Ainsi la « Black Lodge » et sa célèbre « Red Room » se présentent-elles comme une variation autour de la figure du pont, du passage tendu entre deux mondes : Le monde manifesté et le monde non manifesté. Les personnages de la Black Lodge sont des images qui parasitent le réel entre manifestation du cadre c'est à dire de la surface – le rideau rouge – et circonvolutions du champ c'est à dire la profondeur illusionniste, le reflet, le miroir dans lequel chaque spectateur se mire sans s'y reconnaître complètement.

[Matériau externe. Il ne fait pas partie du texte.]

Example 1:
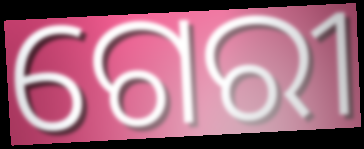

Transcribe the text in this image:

ଗେରୀ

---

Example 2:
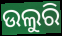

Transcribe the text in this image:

ଉଲୁରି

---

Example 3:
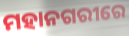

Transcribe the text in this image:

ମହାନଗରୀରେ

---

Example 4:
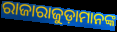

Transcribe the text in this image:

ରାଜାରାଜୁଡ଼ାମାନଙ୍କ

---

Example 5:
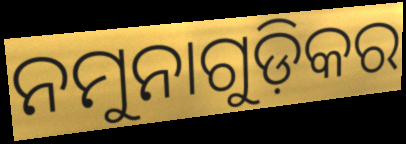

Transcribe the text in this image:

ନମୁନାଗୁଡ଼ିକର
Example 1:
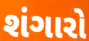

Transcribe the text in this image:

શંગારો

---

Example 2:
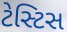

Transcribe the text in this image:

ટેસ્ટિસ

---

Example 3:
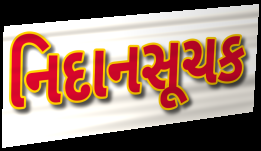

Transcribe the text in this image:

નિદાનસૂચક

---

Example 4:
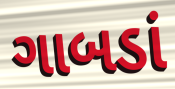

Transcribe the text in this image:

ગાબડાં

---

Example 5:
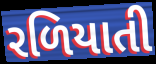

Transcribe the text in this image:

રળિયાતી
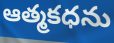
ఆత్మకధను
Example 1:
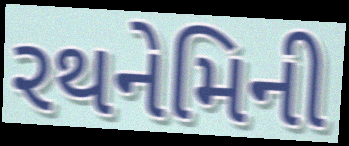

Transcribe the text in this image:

રથનેમિની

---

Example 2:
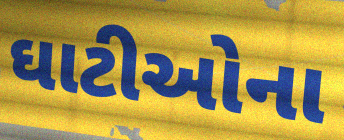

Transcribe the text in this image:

ઘાટીઓના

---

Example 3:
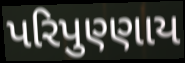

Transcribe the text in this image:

પરિપુણ્ણાય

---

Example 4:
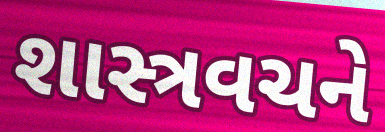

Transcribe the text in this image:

શાસ્ત્રવચને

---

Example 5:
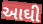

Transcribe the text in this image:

આઘી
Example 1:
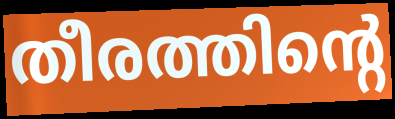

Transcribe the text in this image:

തീരത്തിന്റെ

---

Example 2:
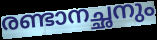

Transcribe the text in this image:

രണ്ടാനച്ഛനും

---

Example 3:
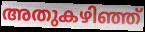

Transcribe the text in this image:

അതുകഴിഞ്ഞ്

Ce ne sont pas les personnages que nous voyons dans la Loge Noire, dans la Pièce Rouge, mais les signes de ce qui fut : éléments de passions fantomatiques, d’inquiétude, d’angoisse, de violence qui survivent car ils n’ont pas été encore évacués et contaminent le réel.






Le tableau hyperréaliste, qui orne le mur face au lit dans la chambre de Laura, nous renvoie également à cet étrange face à face entre surface et profondeur qui caractérise l'image figurative basée sur le système perspectiviste. L'image est un miroir, l’image inverse le réel comme tous les miroirs. C’est le point d'un passage entre des dimensions différentes. C'est le lieu des renversements de perspectives.

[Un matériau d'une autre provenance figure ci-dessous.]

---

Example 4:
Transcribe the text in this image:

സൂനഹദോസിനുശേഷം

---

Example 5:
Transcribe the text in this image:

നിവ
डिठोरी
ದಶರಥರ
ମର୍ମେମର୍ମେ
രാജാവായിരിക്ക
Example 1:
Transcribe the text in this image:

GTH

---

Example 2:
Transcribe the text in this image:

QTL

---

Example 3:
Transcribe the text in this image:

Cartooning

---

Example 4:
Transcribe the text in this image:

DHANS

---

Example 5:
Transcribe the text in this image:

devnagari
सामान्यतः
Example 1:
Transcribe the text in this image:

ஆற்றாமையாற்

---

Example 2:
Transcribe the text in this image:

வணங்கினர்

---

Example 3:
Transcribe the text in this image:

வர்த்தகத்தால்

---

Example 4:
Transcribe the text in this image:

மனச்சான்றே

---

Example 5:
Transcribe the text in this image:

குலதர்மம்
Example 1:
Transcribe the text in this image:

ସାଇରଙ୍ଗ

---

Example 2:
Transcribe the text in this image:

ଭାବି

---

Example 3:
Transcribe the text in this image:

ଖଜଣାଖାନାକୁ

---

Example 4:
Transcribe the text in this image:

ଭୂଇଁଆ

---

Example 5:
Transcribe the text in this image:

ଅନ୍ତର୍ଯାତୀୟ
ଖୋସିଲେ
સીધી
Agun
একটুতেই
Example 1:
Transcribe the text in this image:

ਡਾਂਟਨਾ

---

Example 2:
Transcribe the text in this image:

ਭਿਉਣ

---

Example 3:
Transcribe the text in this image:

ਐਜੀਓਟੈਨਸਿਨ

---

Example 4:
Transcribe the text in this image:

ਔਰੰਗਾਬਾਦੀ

C'est là que nous nous découvrons pures surfaces car ce sur quoi nous renseigne le cinéma n’est pas notre profondeur psychologique, mais notre place dans l’espace : nous sommes tous constamment « dans » quelque chose, que l'on pourrait nommer « milieu », et où nous sommes tous comme des plongeurs condamnés à l'immersion permanente et promis à la noyade certaine. Notre seule décision réside dans le choix de la surface qui nous engloutira inévitablement. La liberté n'est rien d'autre que le choix du lieu de sa noyade.

Ainsi sommes-nous constamment en train de nous noyer quelque part. C'est cela que nous rappellent les personnages de cinéma, corps fragiles car littéralement inscrits entre la surface et les profondeurs.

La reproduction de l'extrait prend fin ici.